I planned to break the news ahead of Stenger’s planned announcement, and Page asked me not to. The county executive wanted the headline, Page said, and he wanted him to have it.
So I waited. Stenger got his headline.
And it probably contributed to his win Tuesday, narrowly holding on to his seat by defeating challenger Mark Mantovani by around 1,000 votes. The election hasn’t been certified yet as there are still ballots being tallied. Stenger will face Republican Paul Berry, III, and Libertarian Nick Kasoff in November, but neither are expected to be well-funded candidates. So unless Mantovani or the election board find any voting oddities, Stenger wins.
By winning, though, the county executive may have actually lost. And the opioid issue is a perfect example of why.
A politician who doesn’t care about credit builds coalitions.
Stenger picks fights.
He and Page would soon be at odds over everything, mostly because the County Council chairman started to discover that Stenger was deceiving the council — on a plan to bump up Prosecutor Robert McCulloch’s pension, on a proposal to sell part of Creve Coeur Lake Memorial Park, on a bridge to nowhere, and on a scheme to move millions of dollars in county office leases to property owned by the county executive’s top donor.
Page asked questions and got shut out.
The pattern played out in county offices, too, as department head after department head quit or was forced out after they asked questions or stood up for good public policy.
In winning, Stenger said voters sent a message:
“Today’s victory shows that voters believe we are moving St. Louis County in the right direction,” he said Tuesday night.
Seen another way, voters left Stenger all alone on an island.
Challenger Lisa Clancy defeated Councilman Pat Dolan, Stenger’s last reliable ally on a council that now questions his every move. Voters approved at least one proposition meant to shift some balance of power away from Stenger and to the council, as a check to his power.

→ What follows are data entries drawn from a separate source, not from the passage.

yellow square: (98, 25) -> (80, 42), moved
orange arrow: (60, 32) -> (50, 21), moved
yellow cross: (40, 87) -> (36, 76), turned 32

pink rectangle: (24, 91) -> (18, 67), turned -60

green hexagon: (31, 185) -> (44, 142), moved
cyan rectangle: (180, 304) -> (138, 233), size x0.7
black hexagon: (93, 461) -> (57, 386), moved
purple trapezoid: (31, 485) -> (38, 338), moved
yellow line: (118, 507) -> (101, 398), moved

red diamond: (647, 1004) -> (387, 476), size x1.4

And voters overwhelmingly defeated McCulloch, perhaps Stenger’s most important supporter, who had used his office to go after Councilman Ernie Trakas when he questioned the county executive, and had refused to investigate Stenger when council investigations raised serious questions about the improper influence of donors or Sunshine Law violations.

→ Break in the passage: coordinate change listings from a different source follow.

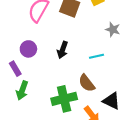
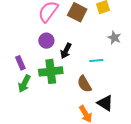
purple circle: (28, 49) -> (46, 41), moved
green cross: (64, 99) -> (51, 71), moved

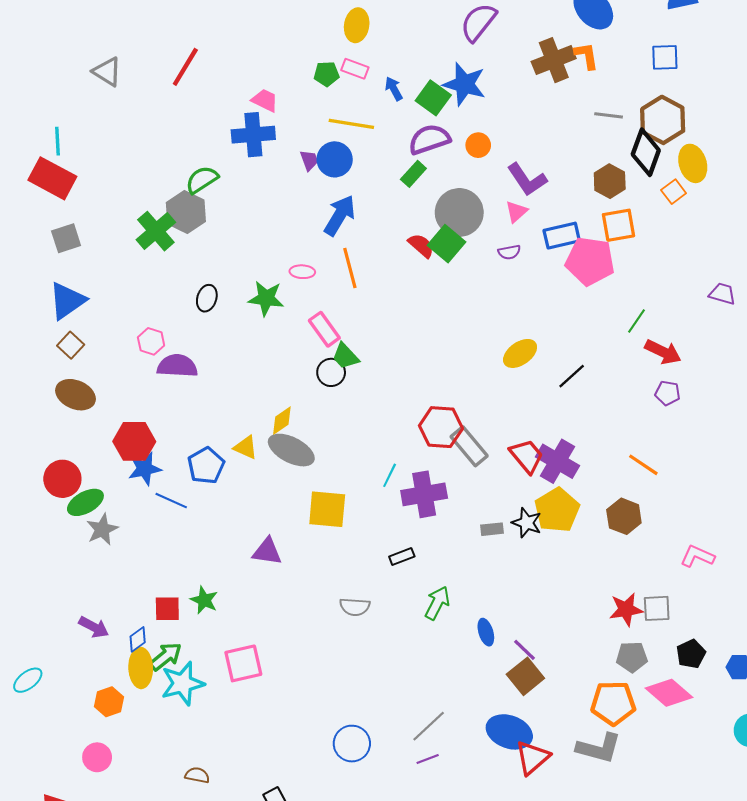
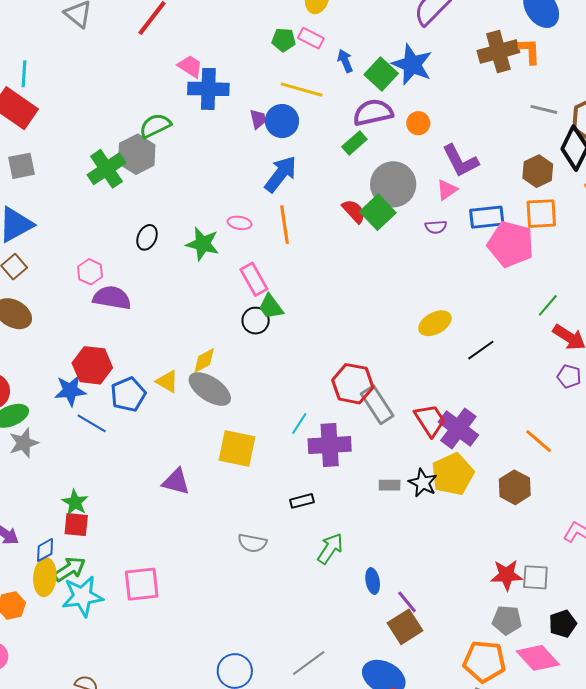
pink trapezoid: (265, 100) -> (190, 66), moved
red hexagon: (134, 441) -> (92, 365), moved
green star: (204, 600) -> (75, 502), moved

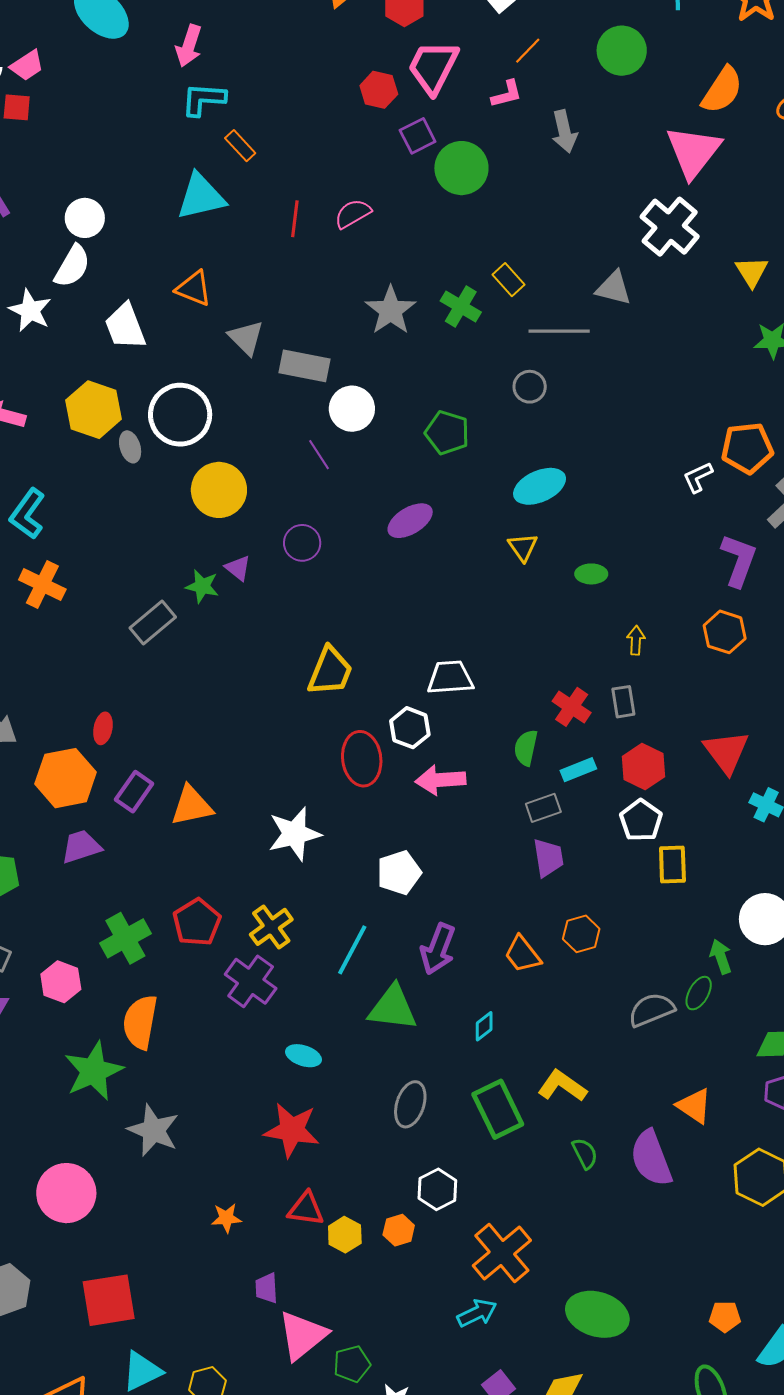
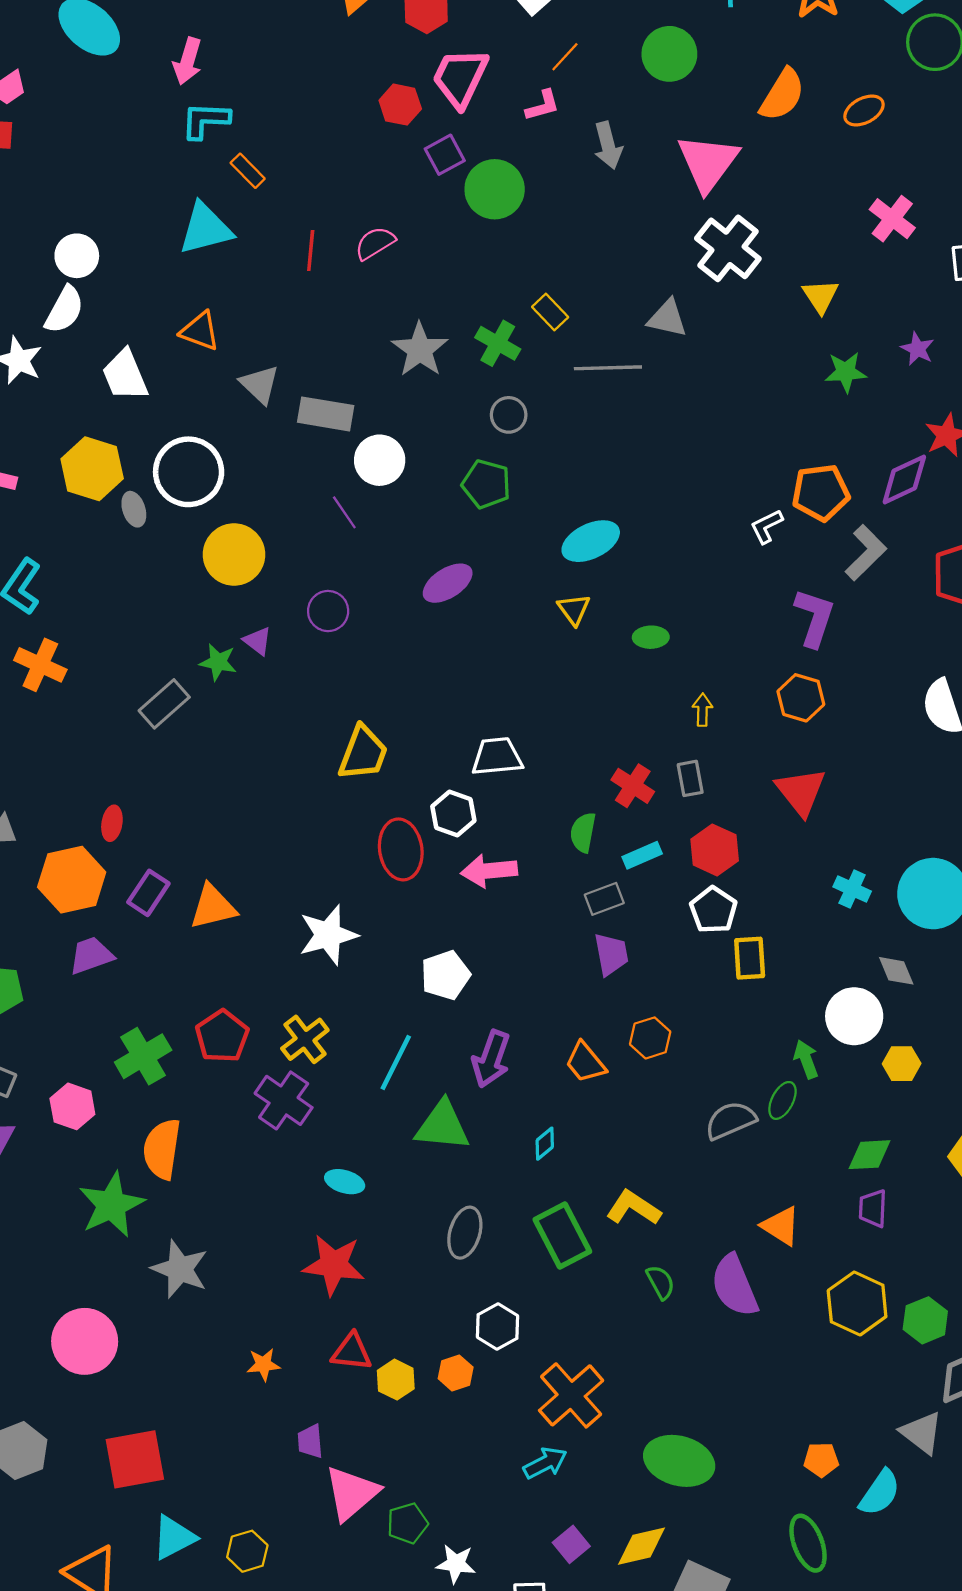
pink triangle: (693, 152) -> (708, 163), moved
gray circle: (530, 387) -> (509, 415), moved
red triangle: (726, 752) -> (801, 792), moved

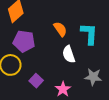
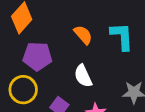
white semicircle: (69, 54) -> (83, 76), moved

Wesley Bell, who will become the new prosecuting attorney, might be more receptive to investigating the office of the county executive. So Stenger’s next four years, if he lasts that long, might be more uncomfortable than the first.
It didn’t have to be this way. And it still doesn’t.

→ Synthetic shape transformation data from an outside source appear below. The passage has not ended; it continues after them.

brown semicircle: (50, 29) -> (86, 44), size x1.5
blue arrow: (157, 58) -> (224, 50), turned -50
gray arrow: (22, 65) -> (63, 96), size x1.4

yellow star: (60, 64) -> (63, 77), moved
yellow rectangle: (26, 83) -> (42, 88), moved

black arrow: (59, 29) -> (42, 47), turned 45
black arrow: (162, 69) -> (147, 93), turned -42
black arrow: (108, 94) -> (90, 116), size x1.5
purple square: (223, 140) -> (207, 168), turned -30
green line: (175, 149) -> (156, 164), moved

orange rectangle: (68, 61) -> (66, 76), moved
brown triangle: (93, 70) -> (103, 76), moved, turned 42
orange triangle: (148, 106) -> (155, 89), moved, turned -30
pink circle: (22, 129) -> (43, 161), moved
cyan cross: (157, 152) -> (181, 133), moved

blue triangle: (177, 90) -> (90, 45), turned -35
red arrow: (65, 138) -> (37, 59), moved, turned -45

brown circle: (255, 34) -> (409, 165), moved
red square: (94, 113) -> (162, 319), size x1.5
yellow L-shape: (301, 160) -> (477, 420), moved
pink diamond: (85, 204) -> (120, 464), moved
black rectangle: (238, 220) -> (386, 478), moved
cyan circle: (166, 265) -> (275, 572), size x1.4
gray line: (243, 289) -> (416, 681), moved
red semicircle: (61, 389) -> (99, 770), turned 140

If Stenger wants to leverage his narrow victory into a real opportunity for success, a path forward exists.
He could call Attorney General Josh Hawley tomorrow and commit to no more Sunshine Law violations and find a way to make that lawsuit go away.
He could accept the council’s decision to force new appointments to the Port Authority and stop trying to use that body as his personal piggy bank to help select donors.
He could commit to working on consensus with the council when it comes to developing policy priorities and awarding contracts and making appointments to boards.
He could follow Mantovani’s lead and commit to not accepting donations from companies seeking contracts with the county.
And he could actually start showing up at council meetings and rebuilding relationships with the body that voters expect him to work with to manage taxpayer dollars wisely.
This path forward is not unknown to Stenger. It’s the same one he suggested for the nephew of a major donor in the fall of 2015 when he wrote a letter to a federal judge and asked for leniency in sentencing for a convicted drug dealer:
“(He) understands and accepts full responsibility for his actions,” Stenger wrote at the time, “but also is aware that he must disassociate himself from those who would participate in illegal activity. He has made every effort to move forward in a positive way.”
Strong words. Stenger could take them to heart. Or not.